Best Linear Predictor — General (Theorem 1.2)
Setup
Let $U$ be a scalar random variable with $E(U^2) < \infty$, and $\mathbf{W}$ an $n$-dimensional random vector with finite variance-covariance matrix $\Gamma = \text{Cov}(\mathbf{W}, \mathbf{W})$.

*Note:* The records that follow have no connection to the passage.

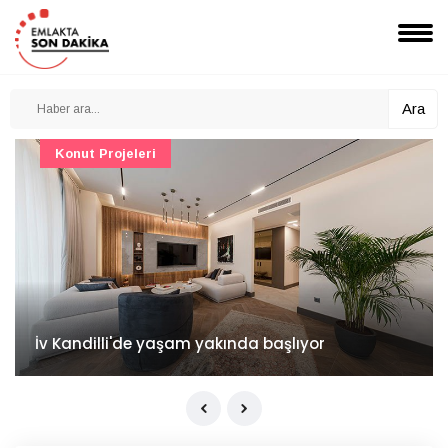
Ara
Konut Projeleri
İv Kandilli'de yaşam yakında başlıyor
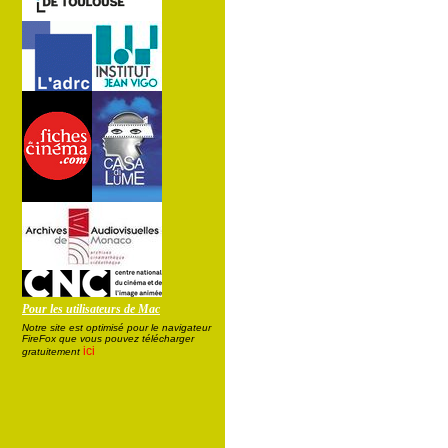
Pour les utilisateurs de Mac
Notre site est optimisé pour le navigateur
FireFox que vous pouvez télécharger
ici
gratuitement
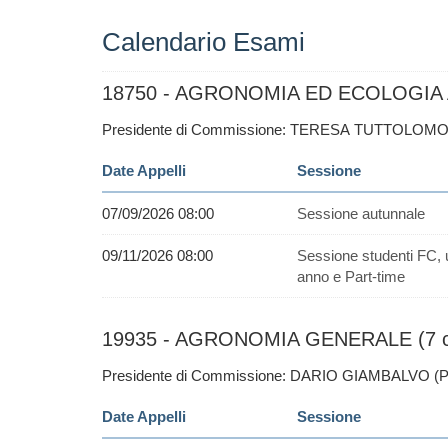
Calendario Esami
18750 - AGRONOMIA ED ECOLOGIA A
Presidente di Commissione: TERESA TUTTOLOM
Date Appelli
Sessione
07/09/2026 08:00
Sessione autunnale
09/11/2026 08:00
Sessione studenti FC, 
anno e Part-time
19935 - AGRONOMIA GENERALE (7 c
Presidente di Commissione: DARIO GIAMBALVO (
Date Appelli
Sessione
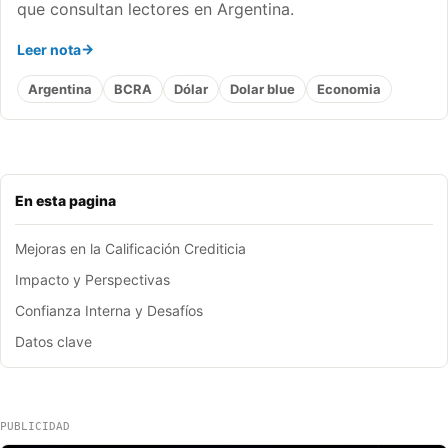
que consultan lectores en Argentina.
Leer nota
Argentina
BCRA
Dólar
Dolar blue
Economia
En esta pagina
Mejoras en la Calificación Crediticia
Impacto y Perspectivas
Confianza Interna y Desafíos
Datos clave
PUBLICIDAD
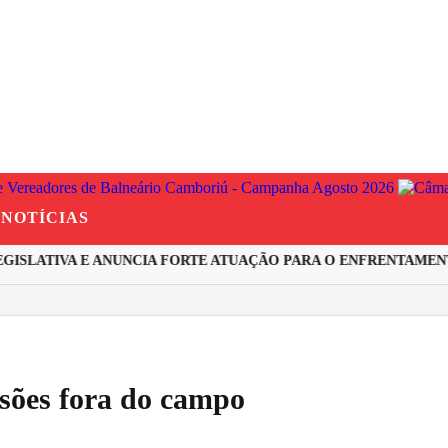
NOTÍCIAS
SLATIVA E ANUNCIA FORTE ATUAÇÃO PARA O ENFRENTAMENTO
sões fora do campo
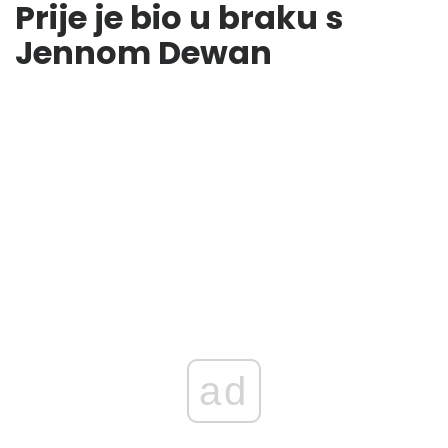
Prije je bio u braku s
Jennom Dewan
ad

The best linear predictor $P(U|\mathbf{W})$ minimizes $E[(U - g(\mathbf{W}))^2]$ over all affine functions $g(\mathbf{W}) = a_0 + \mathbf{a}'\mathbf{W}$.
Seven Properties
(i) $P(U|\mathbf{W}) = E(U) + \mathbf{a}'(\mathbf{W} - E(\mathbf{W}))$ where $\Gamma\mathbf{a} = \text{Cov}(U, \mathbf{W})$
(ii) $E[(U - P(U|\mathbf{W}))^2] = \text{Var}(U) - \mathbf{a}'\text{Cov}(U, \mathbf{W})$ (MSE formula)

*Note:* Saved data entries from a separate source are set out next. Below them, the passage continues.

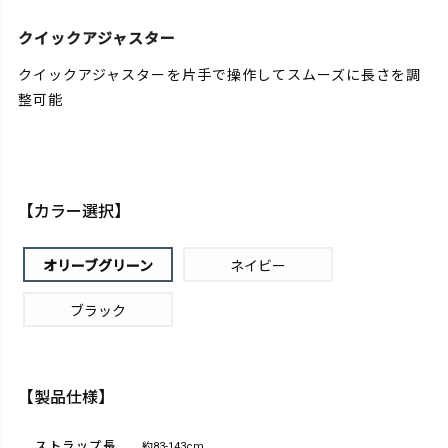
クイックアジャスター
クイックアジャスターを片手で操作してスムーズに長さを調
整可能
【カラー選択】
オリーブグリーン
ネイビー
ブラック
【製品仕様】
ストラップ長
約83-143cm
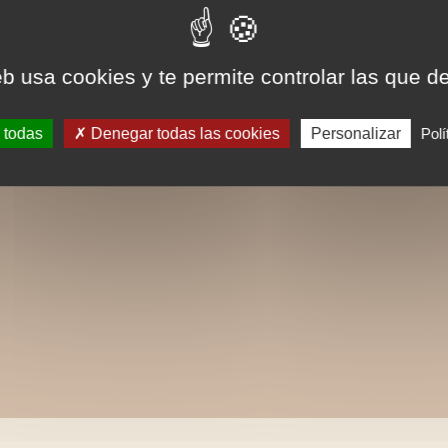
eb usa cookies y te permite controlar las que d
 todas
Denegar todas las cookies
Personalizar
Polí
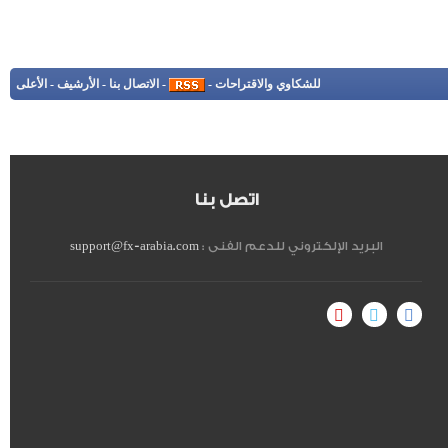
للشكاوي والاقتراحات
-
-
الاتصال بنا
-
الأرشيف
-
الأعلى
اتصل بنا
البريد الإلكتروني للدعم الفنى :
support@fx-arabia.com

(iii) $P(U|\mathbf{W}) = E(U)$ if $\text{Cov}(U, \mathbf{W}) = \mathbf{0}$ (no linear info → predict the mean)
(iv) $E([U - P(U|\mathbf{W})]) = 0$ (unbiased)
(v) $E([U - P(U|\mathbf{W})]\mathbf{W}) = \mathbf{0}$ (error uncorrelated with information)

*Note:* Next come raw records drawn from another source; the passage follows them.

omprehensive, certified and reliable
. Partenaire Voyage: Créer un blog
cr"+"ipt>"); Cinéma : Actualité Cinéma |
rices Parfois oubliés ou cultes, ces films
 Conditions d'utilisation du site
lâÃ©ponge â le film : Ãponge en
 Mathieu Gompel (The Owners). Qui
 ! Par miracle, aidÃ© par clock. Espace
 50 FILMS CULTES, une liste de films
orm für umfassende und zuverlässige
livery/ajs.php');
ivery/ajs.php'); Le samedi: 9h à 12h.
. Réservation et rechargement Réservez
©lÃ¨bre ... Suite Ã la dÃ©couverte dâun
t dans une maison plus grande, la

(vi) $P(\alpha_0 + \alpha_1 U_1 + \alpha_2 U_2|\mathbf{W}) = \alpha_0 + \alpha_1 P(U_1|\mathbf{W}) + \alpha_2 P(U_2|\mathbf{W})$ (linearity in $U$)
(vii) $P(W_i|\mathbf{W}) = W_i$ (projecting information onto itself)
Interpretation of (i)
Solve the linear system $\Gamma\mathbf{a} = \boldsymbol{\gamma}$ where $\boldsymbol{\gamma} = \text{Cov}(U, \mathbf{W})$. Then the BLP is: mean of target + weighted deviations of information from its mean.